┌──
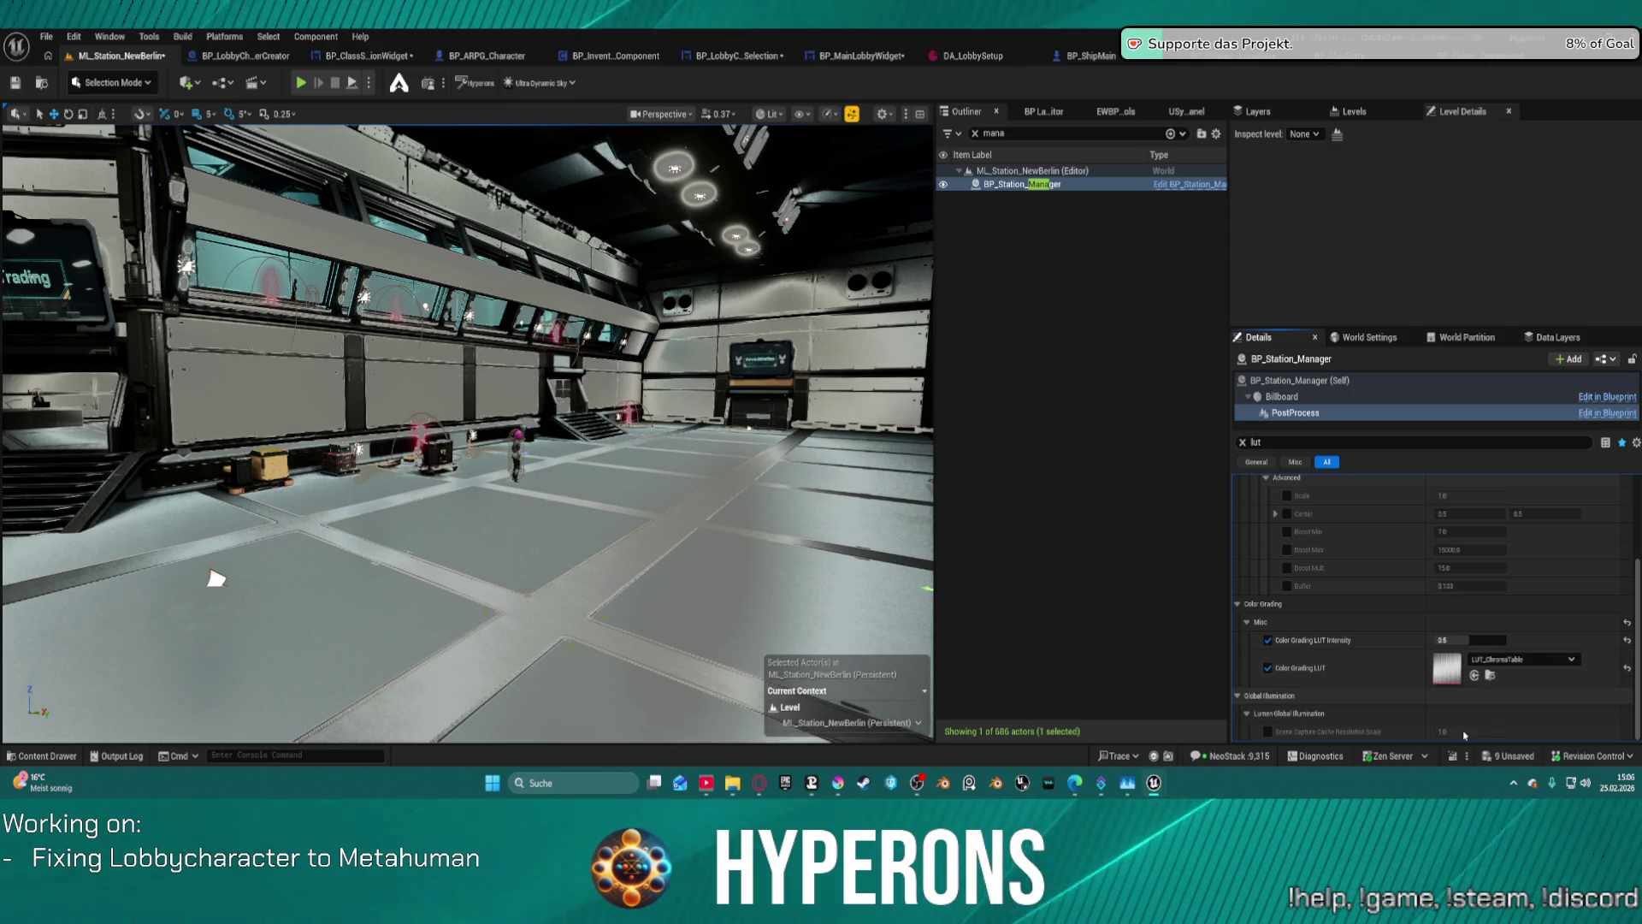
mouse_move(1470, 640)
left_mouse_down()
mouse_move(1437, 639)
mouse_move(1506, 639)
mouse_move(1450, 640)
left_mouse_up()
└──
Task> Copy out the lines beginning at the one that contains "left_mouse_down()". Stop at the final line of the data, and include it.

Response to the exercise>
left_mouse_down()
mouse_move(1437, 639)
mouse_move(1506, 639)
mouse_move(1450, 640)
left_mouse_up()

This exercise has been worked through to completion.